- _INSTRUCTIONS TO FOLLOW_
Print every item below verbatim, leaving each line unchanged.

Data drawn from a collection
* * * * *

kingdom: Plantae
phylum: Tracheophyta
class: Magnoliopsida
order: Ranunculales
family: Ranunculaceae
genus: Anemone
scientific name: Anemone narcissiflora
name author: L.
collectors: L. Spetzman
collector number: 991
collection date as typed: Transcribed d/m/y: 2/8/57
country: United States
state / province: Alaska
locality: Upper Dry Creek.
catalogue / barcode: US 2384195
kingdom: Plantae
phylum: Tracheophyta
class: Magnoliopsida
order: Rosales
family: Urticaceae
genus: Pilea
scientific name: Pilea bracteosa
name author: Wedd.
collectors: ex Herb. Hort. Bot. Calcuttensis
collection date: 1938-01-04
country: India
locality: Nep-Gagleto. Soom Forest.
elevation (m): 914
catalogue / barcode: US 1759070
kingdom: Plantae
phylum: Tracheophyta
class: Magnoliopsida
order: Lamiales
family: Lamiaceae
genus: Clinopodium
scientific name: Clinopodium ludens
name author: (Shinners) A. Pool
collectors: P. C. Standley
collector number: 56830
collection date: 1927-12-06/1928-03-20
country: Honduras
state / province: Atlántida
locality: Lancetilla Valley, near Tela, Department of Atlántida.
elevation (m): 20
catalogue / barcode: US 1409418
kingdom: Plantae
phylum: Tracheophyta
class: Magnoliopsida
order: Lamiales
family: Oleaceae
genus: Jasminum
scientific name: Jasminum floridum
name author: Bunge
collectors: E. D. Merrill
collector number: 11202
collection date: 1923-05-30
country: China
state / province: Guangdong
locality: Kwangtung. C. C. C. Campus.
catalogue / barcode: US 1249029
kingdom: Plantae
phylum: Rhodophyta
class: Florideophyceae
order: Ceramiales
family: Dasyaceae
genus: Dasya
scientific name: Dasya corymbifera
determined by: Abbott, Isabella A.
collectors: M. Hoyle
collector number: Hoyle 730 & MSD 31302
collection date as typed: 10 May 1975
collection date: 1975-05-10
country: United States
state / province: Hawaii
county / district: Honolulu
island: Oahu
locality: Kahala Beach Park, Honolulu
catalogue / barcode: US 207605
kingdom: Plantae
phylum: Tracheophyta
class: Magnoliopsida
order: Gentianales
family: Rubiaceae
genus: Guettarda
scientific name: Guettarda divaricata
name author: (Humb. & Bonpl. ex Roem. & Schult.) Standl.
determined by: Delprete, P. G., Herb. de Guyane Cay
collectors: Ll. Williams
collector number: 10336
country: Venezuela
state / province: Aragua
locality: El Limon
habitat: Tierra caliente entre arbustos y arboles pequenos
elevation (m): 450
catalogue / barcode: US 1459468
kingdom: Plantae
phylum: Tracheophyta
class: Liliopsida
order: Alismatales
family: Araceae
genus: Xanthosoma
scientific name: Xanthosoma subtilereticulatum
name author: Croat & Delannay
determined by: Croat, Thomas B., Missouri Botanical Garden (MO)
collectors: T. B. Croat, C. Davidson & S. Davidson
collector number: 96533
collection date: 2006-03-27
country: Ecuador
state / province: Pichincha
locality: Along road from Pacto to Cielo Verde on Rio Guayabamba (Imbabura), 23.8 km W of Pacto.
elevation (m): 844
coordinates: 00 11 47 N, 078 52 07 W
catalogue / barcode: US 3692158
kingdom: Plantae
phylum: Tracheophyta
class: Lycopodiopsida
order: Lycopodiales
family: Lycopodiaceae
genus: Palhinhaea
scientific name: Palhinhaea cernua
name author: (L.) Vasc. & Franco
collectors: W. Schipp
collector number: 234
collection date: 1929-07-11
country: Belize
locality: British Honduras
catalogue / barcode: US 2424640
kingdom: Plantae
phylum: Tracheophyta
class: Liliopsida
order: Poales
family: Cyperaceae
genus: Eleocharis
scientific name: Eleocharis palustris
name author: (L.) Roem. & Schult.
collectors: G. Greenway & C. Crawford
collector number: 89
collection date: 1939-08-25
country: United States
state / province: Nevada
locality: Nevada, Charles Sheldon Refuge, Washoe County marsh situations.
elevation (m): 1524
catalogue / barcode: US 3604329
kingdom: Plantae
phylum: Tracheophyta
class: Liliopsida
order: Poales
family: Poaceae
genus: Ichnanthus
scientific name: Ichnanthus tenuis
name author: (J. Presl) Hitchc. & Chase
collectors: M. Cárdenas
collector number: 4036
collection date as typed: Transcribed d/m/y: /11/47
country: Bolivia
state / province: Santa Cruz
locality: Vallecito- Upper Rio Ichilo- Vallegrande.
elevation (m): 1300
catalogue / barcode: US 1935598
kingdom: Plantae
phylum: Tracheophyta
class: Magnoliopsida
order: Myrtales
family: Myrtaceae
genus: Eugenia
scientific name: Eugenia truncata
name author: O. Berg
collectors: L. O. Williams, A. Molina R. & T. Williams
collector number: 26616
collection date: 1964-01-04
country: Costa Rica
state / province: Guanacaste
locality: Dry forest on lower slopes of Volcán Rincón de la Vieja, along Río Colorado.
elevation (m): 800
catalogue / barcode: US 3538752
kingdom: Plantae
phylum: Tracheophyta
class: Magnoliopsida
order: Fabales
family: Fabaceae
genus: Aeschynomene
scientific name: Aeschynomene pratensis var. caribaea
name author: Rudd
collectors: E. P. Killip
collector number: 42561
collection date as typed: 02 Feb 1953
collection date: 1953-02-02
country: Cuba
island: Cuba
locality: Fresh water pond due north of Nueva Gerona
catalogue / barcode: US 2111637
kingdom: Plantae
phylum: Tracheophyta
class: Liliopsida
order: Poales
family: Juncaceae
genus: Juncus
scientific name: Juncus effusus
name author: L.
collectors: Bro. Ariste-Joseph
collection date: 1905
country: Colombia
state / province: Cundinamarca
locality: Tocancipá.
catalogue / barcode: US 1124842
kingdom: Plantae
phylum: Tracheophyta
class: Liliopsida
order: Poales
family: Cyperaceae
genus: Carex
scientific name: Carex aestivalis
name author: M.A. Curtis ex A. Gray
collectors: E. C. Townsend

* * * * *

- _IN RESPONSE_
kingdom: Plantae
phylum: Tracheophyta
class: Magnoliopsida
order: Ranunculales
family: Ranunculaceae
genus: Anemone
scientific name: Anemone narcissiflora
name author: L.
collectors: L. Spetzman
collector number: 991
collection date as typed: Transcribed d/m/y: 2/8/57
country: United States
state / province: Alaska
locality: Upper Dry Creek.
catalogue / barcode: US 2384195
kingdom: Plantae
phylum: Tracheophyta
class: Magnoliopsida
order: Rosales
family: Urticaceae
genus: Pilea
scientific name: Pilea bracteosa
name author: Wedd.
collectors: ex Herb. Hort. Bot. Calcuttensis
collection date: 1938-01-04
country: India
locality: Nep-Gagleto. Soom Forest.
elevation (m): 914
catalogue / barcode: US 1759070
kingdom: Plantae
phylum: Tracheophyta
class: Magnoliopsida
order: Lamiales
family: Lamiaceae
genus: Clinopodium
scientific name: Clinopodium ludens
name author: (Shinners) A. Pool
collectors: P. C. Standley
collector number: 56830
collection date: 1927-12-06/1928-03-20
country: Honduras
state / province: Atlántida
locality: Lancetilla Valley, near Tela, Department of Atlántida.
elevation (m): 20
catalogue / barcode: US 1409418
kingdom: Plantae
phylum: Tracheophyta
class: Magnoliopsida
order: Lamiales
family: Oleaceae
genus: Jasminum
scientific name: Jasminum floridum
name author: Bunge
collectors: E. D. Merrill
collector number: 11202
collection date: 1923-05-30
country: China
state / province: Guangdong
locality: Kwangtung. C. C. C. Campus.
catalogue / barcode: US 1249029
kingdom: Plantae
phylum: Rhodophyta
class: Florideophyceae
order: Ceramiales
family: Dasyaceae
genus: Dasya
scientific name: Dasya corymbifera
determined by: Abbott, Isabella A.
collectors: M. Hoyle
collector number: Hoyle 730 & MSD 31302
collection date as typed: 10 May 1975
collection date: 1975-05-10
country: United States
state / province: Hawaii
county / district: Honolulu
island: Oahu
locality: Kahala Beach Park, Honolulu
catalogue / barcode: US 207605
kingdom: Plantae
phylum: Tracheophyta
class: Magnoliopsida
order: Gentianales
family: Rubiaceae
genus: Guettarda
scientific name: Guettarda divaricata
name author: (Humb. & Bonpl. ex Roem. & Schult.) Standl.
determined by: Delprete, P. G., Herb. de Guyane Cay
collectors: Ll. Williams
collector number: 10336
country: Venezuela
state / province: Aragua
locality: El Limon
habitat: Tierra caliente entre arbustos y arboles pequenos
elevation (m): 450
catalogue / barcode: US 1459468
kingdom: Plantae
phylum: Tracheophyta
class: Liliopsida
order: Alismatales
family: Araceae
genus: Xanthosoma
scientific name: Xanthosoma subtilereticulatum
name author: Croat & Delannay
determined by: Croat, Thomas B., Missouri Botanical Garden (MO)
collectors: T. B. Croat, C. Davidson & S. Davidson
collector number: 96533
collection date: 2006-03-27
country: Ecuador
state / province: Pichincha
locality: Along road from Pacto to Cielo Verde on Rio Guayabamba (Imbabura), 23.8 km W of Pacto.
elevation (m): 844
coordinates: 00 11 47 N, 078 52 07 W
catalogue / barcode: US 3692158
kingdom: Plantae
phylum: Tracheophyta
class: Lycopodiopsida
order: Lycopodiales
family: Lycopodiaceae
genus: Palhinhaea
scientific name: Palhinhaea cernua
name author: (L.) Vasc. & Franco
collectors: W. Schipp
collector number: 234
collection date: 1929-07-11
country: Belize
locality: British Honduras
catalogue / barcode: US 2424640
kingdom: Plantae
phylum: Tracheophyta
class: Liliopsida
order: Poales
family: Cyperaceae
genus: Eleocharis
scientific name: Eleocharis palustris
name author: (L.) Roem. & Schult.
collectors: G. Greenway & C. Crawford
collector number: 89
collection date: 1939-08-25
country: United States
state / province: Nevada
locality: Nevada, Charles Sheldon Refuge, Washoe County marsh situations.
elevation (m): 1524
catalogue / barcode: US 3604329
kingdom: Plantae
phylum: Tracheophyta
class: Liliopsida
order: Poales
family: Poaceae
genus: Ichnanthus
scientific name: Ichnanthus tenuis
name author: (J. Presl) Hitchc. & Chase
collectors: M. Cárdenas
collector number: 4036
collection date as typed: Transcribed d/m/y: /11/47
country: Bolivia
state / province: Santa Cruz
locality: Vallecito- Upper Rio Ichilo- Vallegrande.
elevation (m): 1300
catalogue / barcode: US 1935598
kingdom: Plantae
phylum: Tracheophyta
class: Magnoliopsida
order: Myrtales
family: Myrtaceae
genus: Eugenia
scientific name: Eugenia truncata
name author: O. Berg
collectors: L. O. Williams, A. Molina R. & T. Williams
collector number: 26616
collection date: 1964-01-04
country: Costa Rica
state / province: Guanacaste
locality: Dry forest on lower slopes of Volcán Rincón de la Vieja, along Río Colorado.
elevation (m): 800
catalogue / barcode: US 3538752
kingdom: Plantae
phylum: Tracheophyta
class: Magnoliopsida
order: Fabales
family: Fabaceae
genus: Aeschynomene
scientific name: Aeschynomene pratensis var. caribaea
name author: Rudd
collectors: E. P. Killip
collector number: 42561
collection date as typed: 02 Feb 1953
collection date: 1953-02-02
country: Cuba
island: Cuba
locality: Fresh water pond due north of Nueva Gerona
catalogue / barcode: US 2111637
kingdom: Plantae
phylum: Tracheophyta
class: Liliopsida
order: Poales
family: Juncaceae
genus: Juncus
scientific name: Juncus effusus
name author: L.
collectors: Bro. Ariste-Joseph
collection date: 1905
country: Colombia
state / province: Cundinamarca
locality: Tocancipá.
catalogue / barcode: US 1124842
kingdom: Plantae
phylum: Tracheophyta
class: Liliopsida
order: Poales
family: Cyperaceae
genus: Carex
scientific name: Carex aestivalis
name author: M.A. Curtis ex A. Gray
collectors: E. C. Townsend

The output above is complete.